Firelight Sparks Stories

CavemenFireFire has been a hot subject among academics in recent years. In his 2010 book, Catching Fire: How Cooking Made Us Human, primatologist Richard Wrangham made the claim that learning how to control fire was the primary cause of our species’s evolutionary success. Not fire per se, but the cooking it made possible led to our digestive tract shrinking and the brain enlarging. After fire, time formerly occupied in chewing tough, raw food was better spent hunting food and socializing. Results were pair bonding, marriage and household formation. In Wrangham’s view, fire and cooking played a bigger role in our evolution than intelligence and adaptability.

Recently the anthropologist Polly Wiessner of the University of Utah, drawing largely on 40 years of her research with the Ju/’hoan hunter-gatherers of the Kalahari in southern Africa, published a paper that expands on the views of Wrangham and others. (Weissner’s paper, “Embers of Society: Firelight Talk among the Ju/’hoansi Bushmen”, was published in the Sept. 30, 2014 Proceedings of the National Academy of Sciences and is available free on-line.)

Weissner agrees that yes, the control of fire and the capacity for cooking led to major anatomical and residential changes for early humans, going back more than a million years. But Wiessner has focused on the consequences of extending the day by firelight. Her data show major differences between day and night talk. Day talk centers on practicalities and sanctioning gossip; firelit conversations “evoke the imagination, help people remember and understand others, heal rifts of the day, and convey information about cultural institutions that generate regularity of behavior and corresponding trust.”

Wiessner’s views accord with the prevailing theories about the origins of drama. Around the fire outside a cave entrance is where we developed and spread myth through words, music and dance.

Warm, flickering, shadow-casting light provided by fire creates an ideal environment for storytelling. I don’t know how many young Americans still have the experience of camping in a wilderness and listening to stories at night around the campfire, as I did in the Boy Scouts. Those youthful totemic experiences connect us with a power that reaches far back, to ancient ancestors who sat outside caves watching sparks rise and vanish in the night air. Ghost stories, anyone?

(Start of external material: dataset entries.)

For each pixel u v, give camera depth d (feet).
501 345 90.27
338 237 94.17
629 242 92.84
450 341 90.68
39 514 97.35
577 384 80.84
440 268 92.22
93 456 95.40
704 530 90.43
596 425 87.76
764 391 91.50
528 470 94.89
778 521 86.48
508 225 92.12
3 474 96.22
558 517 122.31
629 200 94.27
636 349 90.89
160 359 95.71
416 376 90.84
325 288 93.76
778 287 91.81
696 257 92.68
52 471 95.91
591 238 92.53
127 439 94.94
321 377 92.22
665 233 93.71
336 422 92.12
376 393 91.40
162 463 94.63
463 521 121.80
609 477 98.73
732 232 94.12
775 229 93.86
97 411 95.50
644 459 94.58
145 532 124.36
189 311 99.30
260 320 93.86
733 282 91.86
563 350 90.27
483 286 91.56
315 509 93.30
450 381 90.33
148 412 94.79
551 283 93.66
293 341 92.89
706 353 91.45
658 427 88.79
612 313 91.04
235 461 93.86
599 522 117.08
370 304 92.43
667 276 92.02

Wiessner has found that stories are told in virtually all hunter-gatherer societies, and in most small-scale societies those myths and legends are told by firelight. She calls this storytelling [along with gifts] “the original social media.” She cites the Tlingit elders of the Pacific Northwest Coast who recounted stories that extended over four days with the fire blazing six to seven feet high.

“Narratives told by firelight include a gradient from tales of known people and events, to legends based on past known events, to folklore about humans and animals, to myths that address origins and order.” These stories provide vital links between individuals, group-specific sites, and ancestral beings. Wiessner’s research has found that firelit storytelling keeps cultural institutions alive, explicates relations between people, creates imaginary communities beyond the village, and traces networks for great distances. She quotes Benson Lewis, a Cibecue Apache: “Stories go to work on you like arrows. Stories make you live right. Stories make you replace yourself.”

Firelight is conducive to the imagination and  magical. Weissner describes the Ainu hunter-gatherers of Japan: “The daytime is for their activities and the night for deities and demons . . . Night [is] prime time for entrance into imaginary worlds of the supernatural.”